*Pose landmark coordinates*.
--------

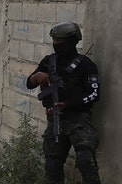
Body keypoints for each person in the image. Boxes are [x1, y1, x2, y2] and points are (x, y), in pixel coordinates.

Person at [26, 22, 101, 184]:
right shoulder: (48, 62)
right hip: (56, 120)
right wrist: (36, 76)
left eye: (59, 41)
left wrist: (67, 104)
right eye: (54, 40)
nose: (56, 44)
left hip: (79, 119)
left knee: (85, 159)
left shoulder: (86, 65)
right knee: (52, 164)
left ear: (72, 41)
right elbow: (29, 83)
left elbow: (94, 94)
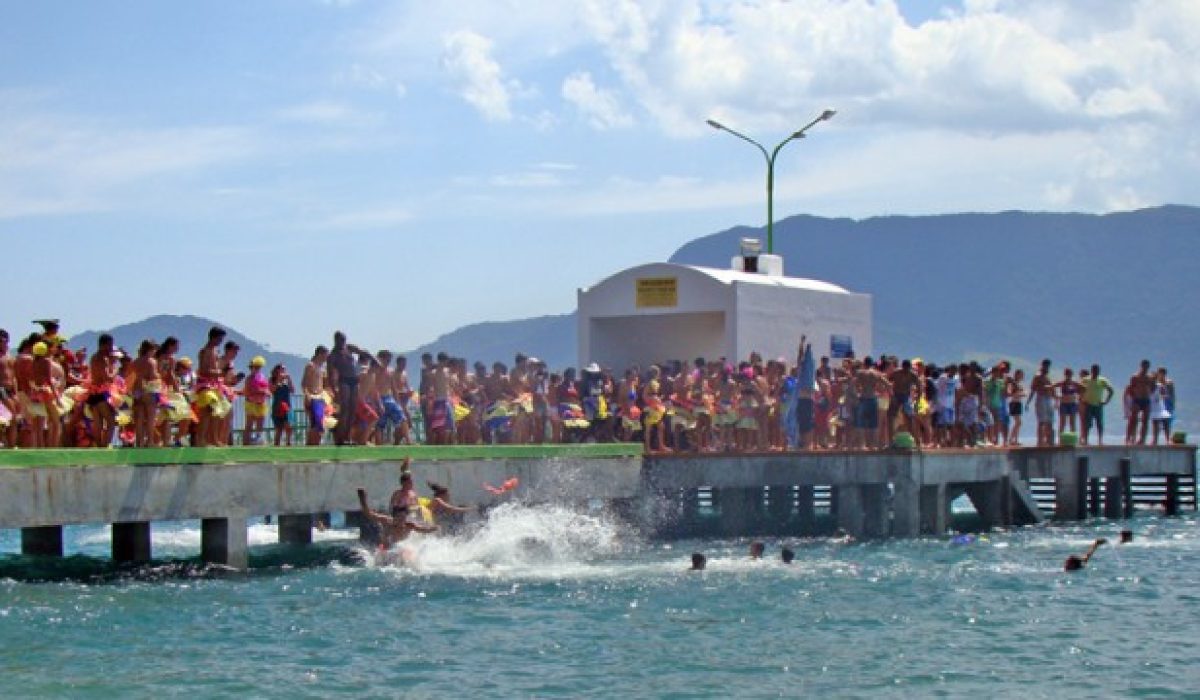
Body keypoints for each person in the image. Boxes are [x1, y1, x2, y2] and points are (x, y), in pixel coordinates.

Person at [355, 486, 437, 552]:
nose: (401, 521)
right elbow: (369, 514)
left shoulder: (409, 525)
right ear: (394, 517)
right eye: (399, 518)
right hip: (386, 550)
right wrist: (362, 500)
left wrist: (433, 528)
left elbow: (424, 530)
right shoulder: (387, 521)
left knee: (405, 549)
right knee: (385, 548)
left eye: (403, 518)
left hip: (400, 551)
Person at [1079, 364, 1114, 445]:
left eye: (1097, 371)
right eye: (1094, 370)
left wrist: (1106, 401)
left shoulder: (1102, 380)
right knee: (1087, 423)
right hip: (1088, 404)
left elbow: (1111, 390)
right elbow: (1079, 389)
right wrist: (1081, 399)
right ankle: (1086, 440)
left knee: (1099, 423)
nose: (1096, 372)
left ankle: (1100, 440)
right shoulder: (1085, 380)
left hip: (1098, 405)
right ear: (1091, 371)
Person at [302, 345, 329, 446]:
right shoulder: (311, 365)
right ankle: (310, 445)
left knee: (320, 424)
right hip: (312, 396)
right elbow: (304, 383)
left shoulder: (323, 368)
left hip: (321, 397)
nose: (327, 358)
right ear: (320, 354)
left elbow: (324, 384)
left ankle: (316, 445)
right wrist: (307, 395)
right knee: (315, 423)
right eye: (326, 355)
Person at [1028, 359, 1057, 447]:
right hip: (1041, 399)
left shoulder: (1047, 377)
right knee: (1042, 421)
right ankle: (1040, 442)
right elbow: (1033, 389)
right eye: (1045, 365)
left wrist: (1055, 399)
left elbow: (1052, 390)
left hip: (1049, 399)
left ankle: (1049, 441)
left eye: (1048, 366)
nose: (1047, 367)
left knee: (1050, 421)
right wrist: (1028, 402)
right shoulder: (1037, 376)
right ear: (1042, 365)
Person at [242, 356, 270, 445]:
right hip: (251, 403)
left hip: (261, 403)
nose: (257, 369)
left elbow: (266, 387)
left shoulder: (262, 376)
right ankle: (246, 443)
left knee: (260, 424)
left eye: (259, 367)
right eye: (255, 367)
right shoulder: (249, 378)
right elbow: (249, 390)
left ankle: (259, 441)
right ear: (251, 368)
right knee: (249, 424)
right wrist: (263, 391)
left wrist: (266, 392)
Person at [1125, 360, 1154, 445]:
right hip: (1137, 399)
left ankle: (1142, 439)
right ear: (1141, 366)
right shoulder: (1135, 377)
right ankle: (1129, 438)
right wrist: (1134, 397)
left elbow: (1153, 388)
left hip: (1146, 400)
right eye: (1144, 366)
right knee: (1133, 420)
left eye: (1147, 366)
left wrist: (1148, 393)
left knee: (1145, 420)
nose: (1145, 368)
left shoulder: (1150, 377)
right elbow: (1130, 388)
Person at [270, 364, 294, 446]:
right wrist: (278, 381)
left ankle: (288, 443)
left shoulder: (286, 381)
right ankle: (276, 446)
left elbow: (292, 390)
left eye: (284, 369)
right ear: (277, 371)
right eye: (282, 369)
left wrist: (289, 379)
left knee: (289, 426)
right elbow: (272, 390)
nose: (283, 371)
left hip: (287, 406)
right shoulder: (272, 380)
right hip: (277, 407)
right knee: (278, 429)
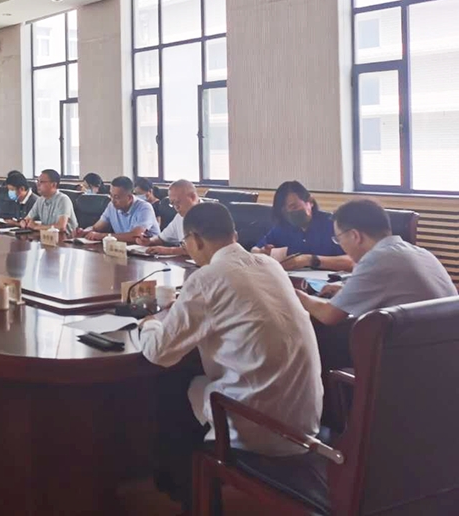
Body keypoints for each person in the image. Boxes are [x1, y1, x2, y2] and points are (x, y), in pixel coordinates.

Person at [139, 202, 322, 510]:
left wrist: (149, 324)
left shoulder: (207, 278)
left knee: (170, 385)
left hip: (259, 427)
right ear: (233, 234)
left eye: (186, 243)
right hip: (304, 419)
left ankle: (193, 497)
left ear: (195, 240)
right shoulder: (271, 266)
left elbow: (159, 353)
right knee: (193, 381)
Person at [297, 199, 456, 326]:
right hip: (446, 347)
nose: (341, 245)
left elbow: (328, 315)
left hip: (414, 351)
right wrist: (346, 292)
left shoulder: (376, 260)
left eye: (338, 239)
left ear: (355, 236)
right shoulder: (420, 252)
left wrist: (293, 294)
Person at [254, 181, 353, 271]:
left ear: (310, 202)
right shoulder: (283, 227)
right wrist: (262, 253)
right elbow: (254, 250)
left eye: (294, 206)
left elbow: (353, 261)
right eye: (284, 210)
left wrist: (309, 260)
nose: (289, 212)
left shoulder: (333, 224)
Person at [78, 176, 158, 242]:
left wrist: (102, 236)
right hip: (124, 250)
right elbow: (96, 228)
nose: (113, 200)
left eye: (116, 197)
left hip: (149, 251)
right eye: (111, 195)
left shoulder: (144, 208)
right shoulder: (111, 206)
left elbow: (136, 236)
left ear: (129, 198)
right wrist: (84, 231)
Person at [137, 180, 200, 256]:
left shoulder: (209, 214)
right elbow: (162, 238)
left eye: (178, 202)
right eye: (172, 204)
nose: (176, 207)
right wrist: (149, 241)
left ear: (193, 197)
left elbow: (203, 250)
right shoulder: (179, 217)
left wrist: (171, 251)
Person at [19, 169, 76, 235]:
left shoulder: (63, 200)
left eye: (41, 182)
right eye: (37, 181)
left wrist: (36, 227)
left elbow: (61, 227)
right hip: (47, 237)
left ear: (53, 184)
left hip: (66, 238)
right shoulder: (40, 200)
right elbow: (27, 219)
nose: (37, 184)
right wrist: (24, 222)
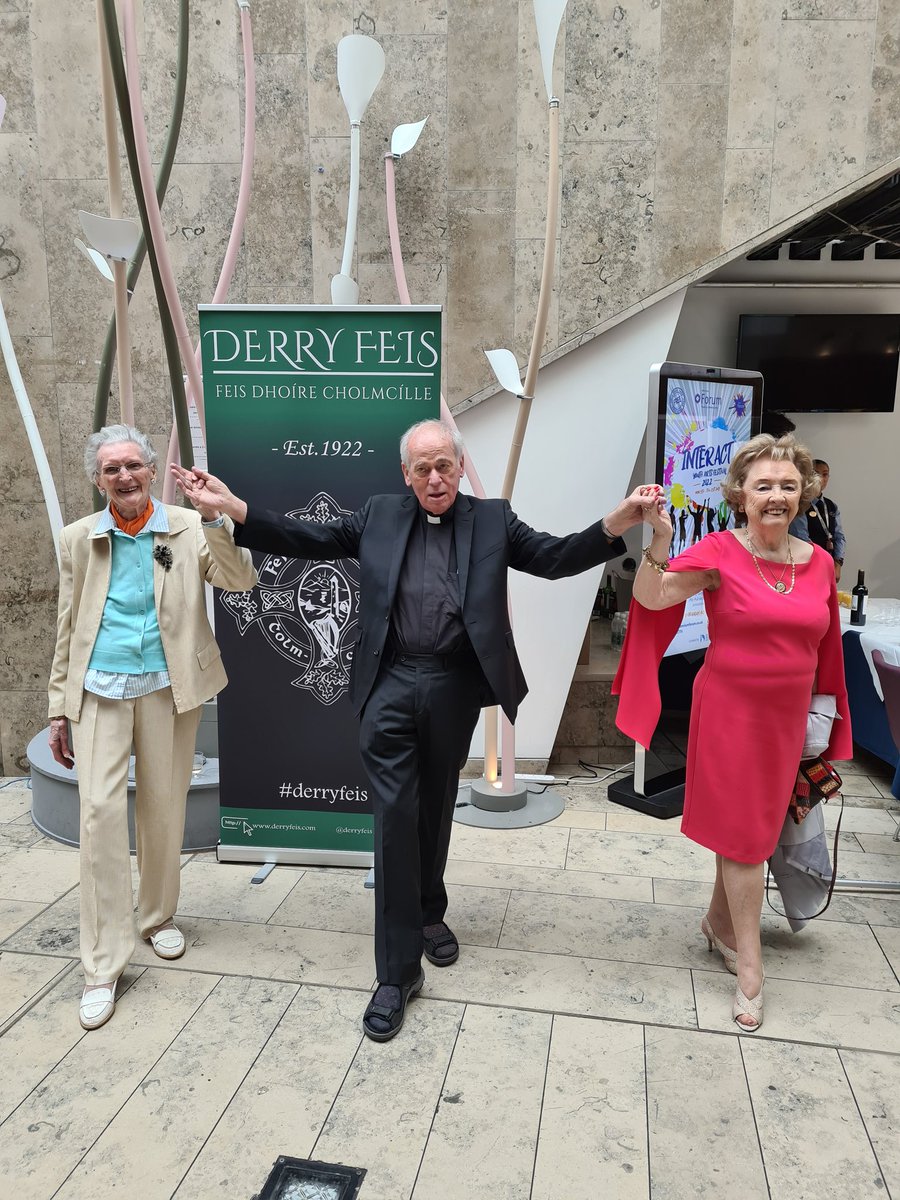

--------

The data above should be repeated in full and exactly, with no pictures carried over.

Body keypoints for each person in the image. Boxes are [x1, y1, x2, y2] and points are (x, y), in pixel coordinates.

Person at [26, 22, 101, 184]:
right shoulder: (48, 62)
right hip: (56, 120)
right wrist: (36, 76)
left eye: (59, 41)
left wrist: (67, 104)
right eye: (54, 40)
nose: (56, 44)
left hip: (79, 119)
left knee: (85, 159)
left shoulder: (86, 65)
right knee: (52, 164)
left ear: (72, 41)
right elbow: (29, 83)
left elbow: (94, 94)
Body keypoints for each person in the image. Boxes are [x1, y1, x2, y2] and points are (x, y), in pixel coordinates.

Person at [355, 486, 437, 552]:
nose: (401, 521)
right elbow: (369, 514)
left shoulder: (409, 525)
right ear: (394, 517)
right eye: (399, 518)
right hip: (386, 550)
right wrist: (362, 500)
left wrist: (433, 528)
left elbow: (424, 530)
right shoulder: (387, 521)
left knee: (405, 549)
right knee: (385, 548)
left eye: (403, 518)
left hip: (400, 551)
Person at [1079, 364, 1114, 445]:
left eye: (1097, 371)
right eye: (1094, 370)
left wrist: (1106, 401)
left shoulder: (1102, 380)
right knee: (1087, 423)
right hip: (1088, 404)
left elbow: (1111, 390)
right elbow: (1079, 389)
right wrist: (1081, 399)
right ankle: (1086, 440)
left knee: (1099, 423)
nose: (1096, 372)
left ankle: (1100, 440)
right shoulder: (1085, 380)
left hip: (1098, 405)
right ear: (1091, 371)
Person at [302, 345, 329, 446]:
right shoulder: (311, 365)
right ankle: (310, 445)
left knee: (320, 424)
right hip: (312, 396)
right elbow: (304, 383)
left shoulder: (323, 368)
left hip: (321, 397)
nose: (327, 358)
right ear: (320, 354)
left elbow: (324, 384)
left ankle: (316, 445)
right wrist: (307, 395)
right knee: (315, 423)
right eye: (326, 355)
Person at [1028, 359, 1057, 447]:
right hip: (1041, 399)
left shoulder: (1047, 377)
right knee: (1042, 421)
right ankle: (1040, 442)
right elbow: (1033, 389)
right eye: (1045, 365)
left wrist: (1055, 399)
left elbow: (1052, 390)
left hip: (1049, 399)
left ankle: (1049, 441)
left eye: (1048, 366)
nose: (1047, 367)
left knee: (1050, 421)
right wrist: (1028, 402)
right shoulder: (1037, 376)
right ear: (1042, 365)
Person at [242, 356, 270, 445]:
right hip: (251, 403)
left hip: (261, 403)
nose: (257, 369)
left elbow: (266, 387)
left shoulder: (262, 376)
right ankle: (246, 443)
left knee: (260, 424)
left eye: (259, 367)
right eye: (255, 367)
right shoulder: (249, 378)
right elbow: (249, 390)
left ankle: (259, 441)
right ear: (251, 368)
right knee: (249, 424)
right wrist: (263, 391)
left wrist: (266, 392)
Person at [1125, 360, 1154, 445]:
right hip: (1137, 399)
left ankle: (1142, 439)
right ear: (1141, 366)
right shoulder: (1135, 377)
right ankle: (1129, 438)
right wrist: (1134, 397)
left elbow: (1153, 388)
left hip: (1146, 400)
right eye: (1144, 366)
right knee: (1133, 420)
left eye: (1147, 366)
left wrist: (1148, 393)
left knee: (1145, 420)
nose: (1145, 368)
left shoulder: (1150, 377)
right elbow: (1130, 388)
Person at [270, 364, 294, 446]:
right wrist: (278, 381)
left ankle: (288, 443)
left shoulder: (286, 381)
right ankle: (276, 446)
left elbow: (292, 390)
left eye: (284, 369)
right ear: (277, 371)
right eye: (282, 369)
left wrist: (289, 379)
left knee: (289, 426)
right elbow: (272, 390)
nose: (283, 371)
left hip: (287, 406)
right shoulder: (272, 380)
right hip: (277, 407)
right knee: (278, 429)
Body keypoints for each person in the image. Boxes are [x1, y1, x2, y2] and points are (x, y), in pixel coordinates.

Person at [139, 202, 322, 510]:
left wrist: (149, 324)
left shoulder: (207, 278)
left knee: (170, 385)
left hip: (259, 427)
right ear: (233, 234)
left eye: (186, 243)
right hip: (304, 419)
left ankle: (193, 497)
left ear: (195, 240)
right shoulder: (271, 266)
left elbow: (159, 353)
right knee: (193, 381)
Person at [297, 199, 456, 326]:
right hip: (446, 347)
nose: (341, 245)
left elbow: (328, 315)
left hip: (414, 351)
right wrist: (346, 292)
left shoulder: (376, 260)
left eye: (338, 239)
left ear: (355, 236)
right shoulder: (420, 252)
left wrist: (293, 294)
Person at [254, 181, 353, 271]:
left ear: (310, 202)
right shoulder: (283, 227)
right wrist: (262, 253)
right elbow: (254, 250)
left eye: (294, 206)
left elbow: (353, 261)
right eye: (284, 210)
left wrist: (309, 260)
nose: (289, 212)
left shoulder: (333, 224)
Person at [78, 176, 158, 242]:
left wrist: (102, 236)
right hip: (124, 250)
right elbow: (96, 228)
nose: (113, 200)
left eye: (116, 197)
left hip: (149, 251)
right eye: (111, 195)
left shoulder: (144, 208)
right shoulder: (111, 206)
left elbow: (136, 236)
left ear: (129, 198)
right wrist: (84, 231)
Person at [137, 180, 200, 256]:
left shoulder: (209, 214)
right elbow: (162, 238)
left eye: (178, 202)
right eye: (172, 204)
nose: (176, 207)
right wrist: (149, 241)
left ear: (193, 197)
left elbow: (203, 250)
right shoulder: (179, 217)
left wrist: (171, 251)
Person at [19, 169, 76, 235]:
left shoulder: (63, 200)
left eye: (41, 182)
right eye: (37, 181)
left wrist: (36, 227)
left elbow: (61, 227)
right hip: (47, 237)
left ear: (53, 184)
left hip: (66, 238)
right shoulder: (40, 200)
right elbow: (27, 219)
nose: (37, 184)
right wrist: (24, 222)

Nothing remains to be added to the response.